Not a self-punishing ritual, but a ritual of turning away from sin and turning toward Christ.
Whether I sin while sleeping alone or if I sleep with someone else out of wedlock, I need repentance to mark my life.
I need the grace of forgiveness which comes from Christ’s sacrificial death to be applied to me on a daily, hourly basis.
Even my thoughts about others–my bitterness, my lust, my anger, my judgmentalism–need to be subjected to this repentance. God’s kingdom extends even to my bed…and fornication is not the only sin that can happen in one’s bed. Not by a long shot.
My loneliness, my jealousy, my cravings, my curiosity must not be unchecked by the God who reigns over all. Not one square inch of creation is outside of his rule…and this includes my bed. My brain. My thoughts and the neurons and brain-folds that contain them.
But instead of this realization leading me to a harsh aestheticism, it must lead me to the cross.
Otherwise, I would be better off ‘following my heart.’
Yeah, I’ve done that. It’s empty. It’s dark there.
But in Christ, darkness is not only absent…He doesn’t carry it. It’s not only out of stock, it’s never been on his list of things to order.
This morning as I drove to the seminary, I turned on the Caedmon’s Call recording of “Thy Mercy My God.” I sang it over and over again, mostly because I didn’t believe what I was singing.
“Thy mercy is more than a match for my heart/which wonders to feel its own hardness depart/Dissolved by Thy goodness, I fall to the ground/and weep for the praise of the mercy I’ve found.”

(Some entries)
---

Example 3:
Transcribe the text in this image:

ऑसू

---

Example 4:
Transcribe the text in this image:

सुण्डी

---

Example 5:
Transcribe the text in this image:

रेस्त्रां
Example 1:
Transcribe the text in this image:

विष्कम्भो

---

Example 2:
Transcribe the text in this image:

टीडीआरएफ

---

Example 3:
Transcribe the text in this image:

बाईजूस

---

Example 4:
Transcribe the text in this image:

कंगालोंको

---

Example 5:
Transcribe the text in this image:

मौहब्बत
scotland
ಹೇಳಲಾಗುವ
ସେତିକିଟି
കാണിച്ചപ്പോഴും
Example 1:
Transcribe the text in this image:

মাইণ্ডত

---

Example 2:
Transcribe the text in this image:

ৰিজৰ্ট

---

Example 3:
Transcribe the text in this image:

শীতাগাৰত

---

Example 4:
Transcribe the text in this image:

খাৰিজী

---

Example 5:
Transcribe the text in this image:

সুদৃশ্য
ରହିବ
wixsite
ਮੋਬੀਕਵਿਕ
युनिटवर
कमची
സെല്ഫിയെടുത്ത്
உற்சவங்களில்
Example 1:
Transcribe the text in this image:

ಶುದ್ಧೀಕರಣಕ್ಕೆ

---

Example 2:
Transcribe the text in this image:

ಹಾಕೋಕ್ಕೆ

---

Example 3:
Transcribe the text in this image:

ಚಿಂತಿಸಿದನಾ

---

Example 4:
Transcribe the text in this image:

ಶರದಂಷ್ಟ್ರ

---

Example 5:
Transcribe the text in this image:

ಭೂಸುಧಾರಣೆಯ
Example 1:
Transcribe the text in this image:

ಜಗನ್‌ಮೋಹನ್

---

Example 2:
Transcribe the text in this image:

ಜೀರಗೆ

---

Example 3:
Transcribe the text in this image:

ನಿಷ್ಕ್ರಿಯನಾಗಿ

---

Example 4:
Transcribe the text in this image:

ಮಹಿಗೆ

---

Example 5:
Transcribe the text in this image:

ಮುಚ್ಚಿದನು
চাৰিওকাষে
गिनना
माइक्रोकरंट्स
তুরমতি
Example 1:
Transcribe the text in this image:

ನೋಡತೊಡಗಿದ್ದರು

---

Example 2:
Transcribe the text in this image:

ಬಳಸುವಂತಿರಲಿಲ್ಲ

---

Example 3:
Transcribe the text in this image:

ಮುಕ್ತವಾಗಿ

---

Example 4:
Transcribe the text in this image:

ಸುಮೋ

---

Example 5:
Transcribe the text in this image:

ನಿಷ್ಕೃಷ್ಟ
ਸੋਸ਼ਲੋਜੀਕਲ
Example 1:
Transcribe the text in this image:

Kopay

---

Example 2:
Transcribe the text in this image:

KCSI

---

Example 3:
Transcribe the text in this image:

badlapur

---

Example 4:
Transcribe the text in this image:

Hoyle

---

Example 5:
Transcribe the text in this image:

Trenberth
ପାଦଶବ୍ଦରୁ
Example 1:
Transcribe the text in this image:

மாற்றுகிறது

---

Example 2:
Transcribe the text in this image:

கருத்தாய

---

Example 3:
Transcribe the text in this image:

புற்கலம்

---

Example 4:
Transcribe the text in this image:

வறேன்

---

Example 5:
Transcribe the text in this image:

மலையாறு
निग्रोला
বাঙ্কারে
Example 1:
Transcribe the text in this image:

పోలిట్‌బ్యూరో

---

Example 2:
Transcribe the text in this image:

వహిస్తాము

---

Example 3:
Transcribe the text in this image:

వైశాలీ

- Your tasks -
1. In the reflection on repentance above, which recording did the writer play on the drive to the seminary?
2. Return the passage of the reflection on repentance that begins at the words "I need the grace" and stops after "to the cross.".

- Answers given -
1. The Caedmon's Call recording of "Thy Mercy My God."

2.
I need the grace of forgiveness which comes from Christ’s sacrificial death to be applied to me on a daily, hourly basis.
Even my thoughts about others–my bitterness, my lust, my anger, my judgmentalism–need to be subjected to this repentance. God’s kingdom extends even to my bed…and fornication is not the only sin that can happen in one’s bed. Not by a long shot.
My loneliness, my jealousy, my cravings, my curiosity must not be unchecked by the God who reigns over all. Not one square inch of creation is outside of his rule…and this includes my bed. My brain. My thoughts and the neurons and brain-folds that contain them.
But instead of this realization leading me to a harsh aestheticism, it must lead me to the cross.